There are a lot of people upset about the prospect of paying that money to connect their homes to what will be the biggest infrastructure project in the history of the Cape. Some of these people dispute the science and like to blame atmospheric nitrogen or indulge in some other form of denial. Others are making the issue a political one and want the solutions defined locally and not regionally.

Most of Cape Cod’s residents have no memory of what once was;  no memory of those lost years of a Cape Cod with clear water and lively beds of eel grass harboring a wide array of species and life. If you want to experience the Cape of the 1960s, then get to Menemsha Pond or Cape Pogue on Martha’s Vineyard before it is too late. It reminded me of what has been lost when I fished there a few years ago, and made me all the more determined to see it return for my grandchildren.

The Rape of the Cape happened under our very noses over the last thirty years, and now the bill is due. We were warned and we ignored it.  The sad part is I suspect most people now here have no basis for comparison and the bay they know today is the only bay they’ve known.

Here’s some links.
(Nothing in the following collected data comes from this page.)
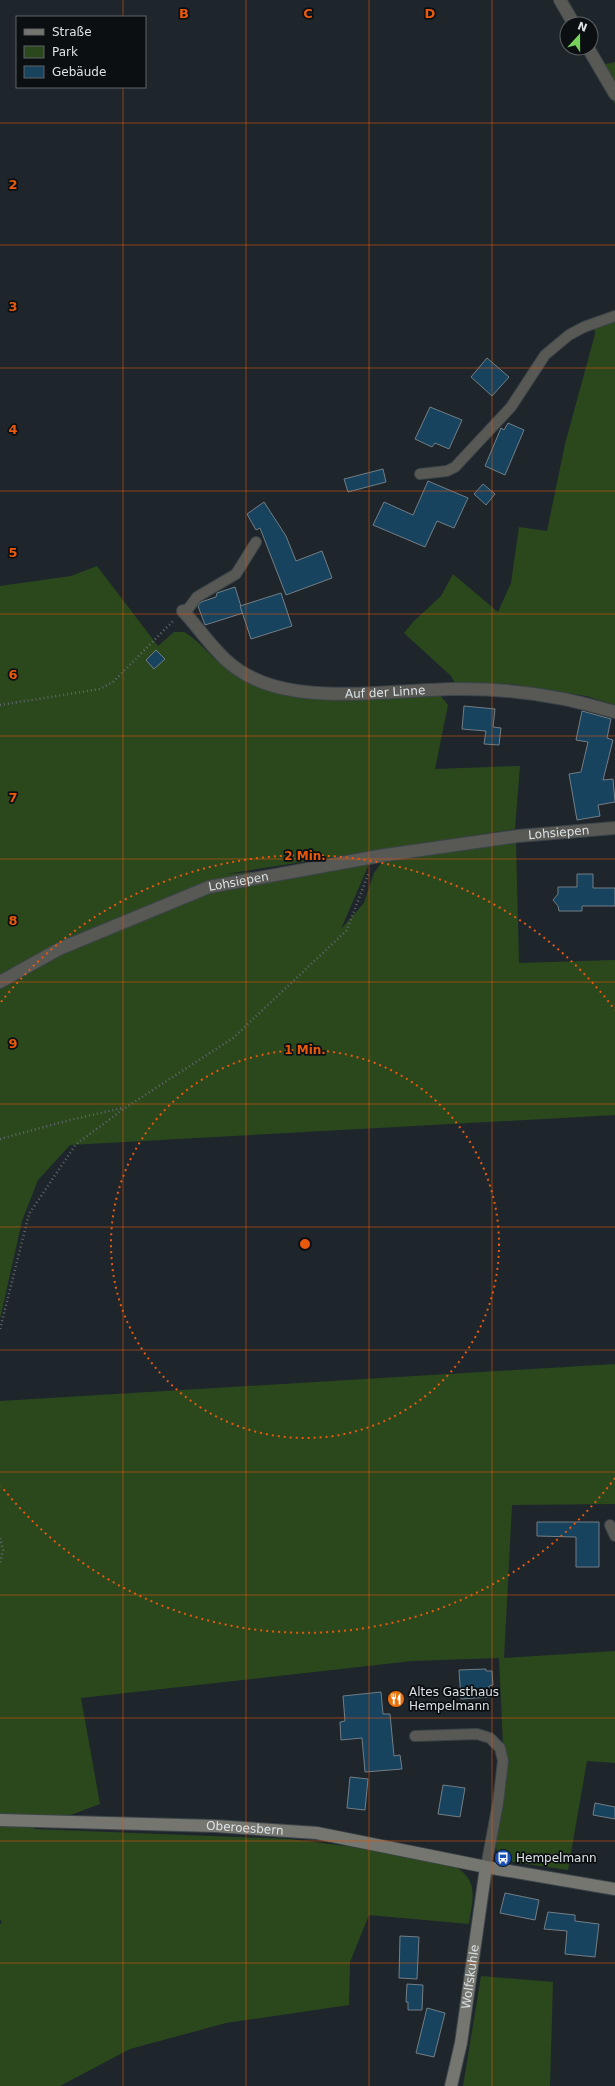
<svg xmlns="http://www.w3.org/2000/svg" width="615" height="2086" viewBox="0 0 615 2086" font-family="'DejaVu Sans',sans-serif">
<style>
.green{fill:#2b481d}
.building{fill:#17435f;stroke:#737d85}
.lines{fill:none;stroke-linecap:round;stroke-linejoin:round}
.lane-casing{stroke:#3c444a;stroke-width:12}
.street-casing{stroke:#3c444a;stroke-width:14}
.secondary-casing{stroke:#3c444a;stroke-width:14}
.path{stroke:#61686e;stroke-width:2.5;stroke-dasharray:1 3;stroke-linecap:butt}
.lane{stroke:#585954;stroke-width:10}
.street{stroke:#585954;stroke-width:12}
.secondary{stroke:#74766f;stroke-width:12}
.grid{fill:none;stroke:#e8590c;stroke-width:1;stroke-opacity:0.55}
.ring{fill:none;stroke:#e8590c;stroke-width:2;stroke-dasharray:2 4}
.labels{text-anchor:middle;dominant-baseline:central;stroke-width:3.5;stroke-linejoin:round;paint-order:stroke}
.street-label{font-size:12px;fill:#dbe1e5;stroke:#0b0f11}
.poi-label{font-size:12px;fill:#dbe1e5;stroke:#0b0f11;text-anchor:start}
.grid-label{font-size:13px;text-anchor:middle;font-weight:bold;fill:#e8590c;stroke:#0b0f11;stroke-width:3.5;stroke-linejoin:round;paint-order:stroke}
.centre{fill:#e8590c;stroke:#0b0f11;stroke-width:2}
.ring-label{font-size:12px;text-anchor:middle;font-weight:bold;fill:#e8590c;stroke:#0b0f11;stroke-width:3.5;stroke-linejoin:round;paint-order:stroke}
</style>
<rect width="100%" height="100%" fill="#1e262c"/>
<g class="green">
<path d="M 615,62 L 615,104 L 592,67 Z"/>
<path d="M 615,321 L 615,705 L 586,696 L 511,684 L 455,683 L 451,676 L 404,633 L 413,622 L 441,596 L 453,574 L 498,612 L 511,583 L 519,527 L 547,531 L 565,444 L 595,334 L 594,328 Z"/>
<path d="M 97,566 L 158,646 L 174,632 L 184,632 C 197,639 207,652 218,662 C 243,682 268,693 299,698 L 439,694 L 448,705 L 435,769 L 520,766 L 515,829 L 225,874 L 369,864 L 341,929 L 364,903 L 374,873 L 382,862 L 516,842 L 519,963 L 615,960 L 615,1115 L 70,1145 L 38,1180 L 22,1221 L 0,1319 L 0,586 L 71,576 Z"/>
<path d="M 615,1364 L 615,1504 L 512,1505 L 504,1658 L 615,1651 L 615,1763 L 587,1761 L 568,1870 L 499,1860 L 496,1847 C 499,1823 514,1766 503,1746 L 499,1658 L 412,1661 L 81,1698 L 100,1804 L 33,1829 L 290,1839 L 354,1847 L 456,1867 C 480,1882 472,1900 469,1924 L 369,1915 L 350,1962 L 349,2005 L 226,2023 L 130,2049 L 60,2086 L 0,2086 L 0,1924 L 2,1923 L 0,1919 L 0,1401 Z"/>
<path d="M 481,1976 L 553,1982 L 550,2086 L 463,2086 Z"/>
</g>
<g class="building">
<path d="M 487,358 L 509,377 L 492,396 L 471,377 Z"/>
<path d="M 430,407 L 462,420 L 449,449 L 435,443 L 432,447 L 415,439 Z"/>
<path d="M 508,423 L 524,430 L 505,475 L 485,466 L 501,428 L 504,430 Z"/>
<path d="M 383,469 L 386,482 L 348,492 L 344,479 Z"/>
<path d="M 428,481 L 468,498 L 454,528 L 437,521 L 425,547 L 373,525 L 384,502 L 413,515 Z"/>
<path d="M 483,484 L 495,494 L 486,505 L 474,494 Z"/>
<path d="M 264,502 L 286,536 L 296,561 L 322,551 L 332,578 L 286,595 L 260,528 L 256,530 L 247,514 Z"/>
<path d="M 235,587 L 243,613 L 205,625 L 198,606 L 201,602 L 216,597 L 217,593 Z"/>
<path d="M 281,593 L 292,626 L 251,639 L 240,606 Z"/>
<path d="M 156,650 L 165,659 L 154,669 L 146,660 Z"/>
<path d="M 464,706 L 495,709 L 493,727 L 501,728 L 499,745 L 484,744 L 486,731 L 462,729 Z"/>
<path d="M 582,711 L 611,719 L 607,738 L 613,740 L 603,780 L 613,779 L 615,802 L 598,805 L 600,816 L 577,820 L 569,774 L 581,772 L 588,742 L 576,740 Z"/>
<path d="M 577,874 L 593,874 L 593,888 L 615,888 L 615,906 L 582,906 L 582,911 L 559,911 L 558,906 L 553,900 L 558,894 L 558,887 L 577,887 Z"/>
<path d="M 537,1522 L 599,1522 L 599,1567 L 576,1567 L 576,1537 L 537,1536 Z"/>
<path d="M 486,1669 L 486,1671 L 492,1671 L 493,1685 L 489,1686 L 490,1697 L 461,1699 L 459,1670 Z"/>
<path d="M 381,1692 L 383,1714 L 390,1714 L 394,1756 L 400,1755 L 402,1769 L 365,1772 L 362,1738 L 341,1740 L 340,1722 L 345,1721 L 343,1696 Z"/>
<path d="M 350,1777 L 368,1779 L 365,1810 L 347,1808 Z"/>
<path d="M 443,1785 L 465,1788 L 460,1817 L 438,1814 Z"/>
<path d="M 595,1803 L 615,1807 L 615,1819 L 593,1815 Z"/>
<path d="M 505,1893 L 539,1900 L 535,1920 L 500,1913 Z"/>
<path d="M 548,1912 L 575,1915 L 575,1921 L 599,1924 L 595,1957 L 565,1954 L 567,1931 L 544,1929 Z"/>
<path d="M 400,1936 L 419,1937 L 417,1979 L 399,1978 Z"/>
<path d="M 407,1984 L 423,1985 L 422,2010 L 408,2010 L 408,2002 L 406,2002 Z"/>
<path d="M 427,2008 L 445,2013 L 434,2057 L 416,2053 Z"/>
</g>
<g class="lines">
<g class="lane-casing">
<g id="lane">
<path d="M 420,474 L 447,471 L 455,467 L 511,407 L 545,355 L 569,335 L 584,327 L 615,316"/>
<path d="M 185,613 L 197,597 L 236,574 L 256,542"/>
<path d="M 610,1525 L 615,1536"/>
<path d="M 415,1736 L 477,1734 L 490,1738 L 500,1748 L 503,1761 L 498,1803 L 486,1867"/>
</g>
</g>
<g class="street-casing">
<g id="street">
<path d="M 560,0 L 574,24"/>
<path d="M 588,48 L 615,94"/>
<path id="s1" d="M 183,611 C 207,637 221,664 255,679 C 307,704 395,690 453,689 C 508,688 563,696 615,712"/>
<path id="s2" d="M 0,982 L 59,949 L 209,887 L 379,856 L 518,836 L 615,828"/>
</g>
</g>
<g class="secondary-casing">
<g id="secondary">
<path id="s3" d="M 0,1820 L 215,1826 L 317,1833 L 486,1867 L 615,1889"/>
<path id="s4" d="M 451,2086 L 461,2043 L 486,1867"/>
</g>
</g>
<g class="path">
<path d="M 0,705 L 100,689 L 113,682 L 174,620"/>
<path d="M 0,1139 L 70,1120 L 122,1108"/>
<path d="M 0,1329 L 29,1214 L 76,1144 L 125,1108 L 233,1038 L 347,930 L 369,872"/>
<path d="M 0,1538 L 3,1550 L 0,1563"/>
</g>
<use href="#lane" class="lane"/>
<use href="#street" class="street"/>
<use href="#secondary" class="secondary"/>
</g>
<path class="grid" d="M 123,0 L 123,17M 246,0 L 246,2086M 369,0 L 369,2086M 492,0 L 492,2086M 123,87 L 123,2086M 0,123 L 615,123M 0,245 L 615,245M 0,368 L 615,368M 0,491 L 615,491M 0,614 L 615,614M 0,736 L 615,736M 0,859 L 615,859M 0,982 L 615,982M 0,1104 L 615,1104M 0,1227 L 615,1227M 0,1350 L 615,1350M 0,1472 L 615,1472M 0,1595 L 615,1595M 0,1718 L 615,1718M 0,1841 L 615,1841M 0,1963 L 615,1963"/>
<g class="ring">
<circle cx="305" cy="1244" r="194"/>
<path d="M615 1478A388 388 0 0 1 1 1486M1 1002A388 388 0 0 1 615 1010"/>
</g>
<defs>
<g id="restaurant-disc" transform="scale(0.9)"><circle r="9.5" fill="#e8710a" stroke="#0b0f11"/><path d="M-5-6h1v4h1v-4h1v4h1v-4h1v5L-1.5 .5V6h-2V.5L-5-1ZM5-6V6H3V1.5H1.5Q1.5-4 5-6Z" fill="#fff"/></g>
<g id="bus-disc" transform="scale(0.9)"><circle r="9.5" fill="#1a4fb4" stroke="#0b0f11"/><path d="M-5-6H5V4H4V6H2V4H-2V6H-4V4H-5ZM-3.5-4V0h7V-4ZM-3.5 1.2v1.5H-2V1.2ZM2 1.2v1.5H3.5V1.2Z" fill="#fff"/></g>
</defs>
<g fill-rule="evenodd">
<use href="#restaurant-disc" x="396" y="1699"/>
<use href="#bus-disc" x="503" y="1858"/>
</g>
<g class="labels">
<g class="street-label">
<text stroke="none"><textPath href="#s1" startOffset="232">Auf der Linne</textPath></text>
<text stroke="none"><textPath href="#s2" startOffset="584">Lohsiepen</textPath></text>
<text stroke="none"><textPath href="#s2" startOffset="260">Lohsiepen</textPath></text>
<text stroke="none"><textPath href="#s3" startOffset="245">Oberoesbern</textPath></text>
<text stroke="none"><textPath href="#s4" startOffset="111">Wolfskuhle</textPath></text>
</g>
<g class="poi-label">
<text x="409" y="1692">Altes Gasthaus<tspan x="409" dy="14">Hempelmann</tspan></text>
<text x="516" y="1858">Hempelmann</text>
</g>
</g>
<g class="grid-label">
<text x="184" y="18">B</text>
<text x="308" y="18">C</text>
<text x="430" y="18">D</text>
<text x="13" y="189">2</text>
<text x="13" y="311">3</text>
<text x="13" y="434">4</text>
<text x="13" y="557">5</text>
<text x="13" y="679">6</text>
<text x="13" y="802">7</text>
<text x="13" y="925">8</text>
<text x="13" y="1048">9</text>
</g>
<circle cx="305" cy="1244" r="6" class="centre"/>
<g class="ring-label">
<text x="305" y="860">2 Min.</text>
<text x="305" y="1054">1 Min.</text>
</g>
<rect x="16" y="16" width="130" height="72" fill="#0b0f11" stroke="#5e6366"/>
<rect x="24" y="29" width="20" height="6" fill="#74766f" stroke="#5e6366"/>
<text x="52" y="36" font-size="12" fill="#dbe1e5">Straße</text>
<rect x="24" y="46" width="20" height="12" fill="#2b481d" stroke="#5e6366"/>
<text x="52" y="56" font-size="12" fill="#dbe1e5">Park</text>
<rect x="24" y="66" width="20" height="12" fill="#17435f" stroke="#5e6366"/>
<text x="52" y="76" font-size="12" fill="#dbe1e5">Gebäude</text>
<g transform="translate(579 36) rotate(21)"><circle r="19" fill="#0b0f11" stroke="#5e6366"/>
<path d="M0-3L7 15L0 10L-7 15Z" fill="#76d25a"/>
<text y="-6" font-size="11" font-weight="bold" text-anchor="middle" fill="#dbe1e5">N</text>
</g>
</svg>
If you want to do something, get involved. Don’t use fertilizer on your lawn. Get pissed off when you see a ChemLawn truck. Think about what price is paid for a green golf course. Pick up your dog’s poop from the sand. Take your hazardous waste and old pills to the special collection days at the landfill. Support the Conservation Law Foundation. Study t and don’t let the science denial wingnuts and gadflies dominate the public discussion. Tell your local town councilors how you feel. Read up on nitrogen. And get yourself to Menemsha Pond to take a long hard look at the condition of the water there. That’s what we’ve lost and what we need to regain.